The agriculture students are aiming to learn about rural life in India as well as traditional farming practices during their cycle trip, which is already a month old. Anish Jacob, son of Jacob Daniel and Annamma of Bethel House, Arakkal in Ayoor and S Sreejith, son of Sreekumar and Lathamani of Krishnakripa, Arakkal in Ayoor will reach their native place only after another 15 days. The youths are now covering Tamil Nadu.

A child's sad plight

Sumitha Devi and her five-year-old daughter are paid 50 paise for each sapling they plant or weed removed. The day Anish and Sreejith met them, the mother and child had together made a paltry Rs 75 till noon. The encounter made the agriculture students realize the grave and unjust mismatch between work and pay in the farming sector.

Sumitha Devi said that the child was sent to school with the only intention of savouring the midday meal. Thoroughly shaken by the family's plight, the youths made no effort to say goodbye to the mother and child while resuming their bicycle trip.

More touching experiences

The Keralite youths arrived at another village. This was near the UP- Bihar border. They sought permission to spend the night at a petrol pump in the area, but it was denied. The distraught youths were waiting for any help when two villagers approached and invited them to their village. A single room school was made available for the youths to spend the night. Soon, other villagers too arrived, each with some food item. It was a moving experience, say Anish and Sreejith.

On a bicycle expedition, Keralite youths discover the pangs of India
Anish and Sreejith find time to interact and share food with villagers during their journey.

While passing through UP, the youths were on one occasion at a loss over not finding a suitable spot to pitch their tent for the night. Help came their way from the police, who allowed Anish and Sreejith to stay in the police station.

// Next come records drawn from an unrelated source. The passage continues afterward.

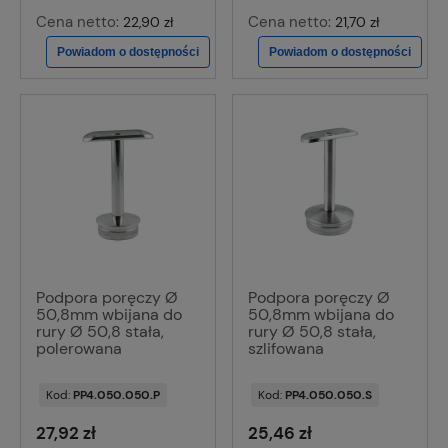
Cena netto:
Cena netto:
22,90 zł
21,70 zł
Powiadom o dostępności
Powiadom o dostępności
Podpora poręczy Ø
Podpora poręczy Ø
50,8mm wbijana do
50,8mm wbijana do
rury Ø 50,8 stała,
rury Ø 50,8 stała,
polerowana
szlifowana
Kod:
PP4.050.050.P
Kod:
PP4.050.050.S
27,92 zł
25,46 zł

On another day, the duo was cycling along a seemingly uninhabited village, hungry and tired. Hearing a call from a mango grove, the youths applied brakes to their bicycles. It was a farmer, Kumar, inviting them to join him for lunch. When the youths went near him, Kumar kept two plates before them and gave a portion of his meal.

Odisha, the most tough section

Anish and Sreejith found cycling in Odisha the most difficult. The fields were all inundated following rain and their cycles needed repairs.

The Diga village on Bengal - Odisha border resembled Alappuzha, say the youths. Prawn farming is a major enterprise in the area.

Each sight and encounter has been a learning experience for the agriculture students. While embarking on the trip, they hoped to familiarize themselves with food habits in villages, habitation in rural areas, unique farming methods etc.

After setting out from Dehradun, Anish and Sreejith covered Uttarakhand, UP, Bihar, Jharkhand, Bengal, Odisha, Andhra Pradesh and Karnataka. Now cycling in Tamil Nadu, they will soon reach their homes in Kerala.

Starting at 6 am every day, the duo pedals 130-140 km every day. They continuously travel till around 10 pm, when they search for a suitable spot to spend the night. After pitching a tent, Anish and Sreejith find time to interact and share food with villagers.

By the time they reach Ayoor, the youths would certainly have received knowledge and insight into various aspects of life, apart agriculture.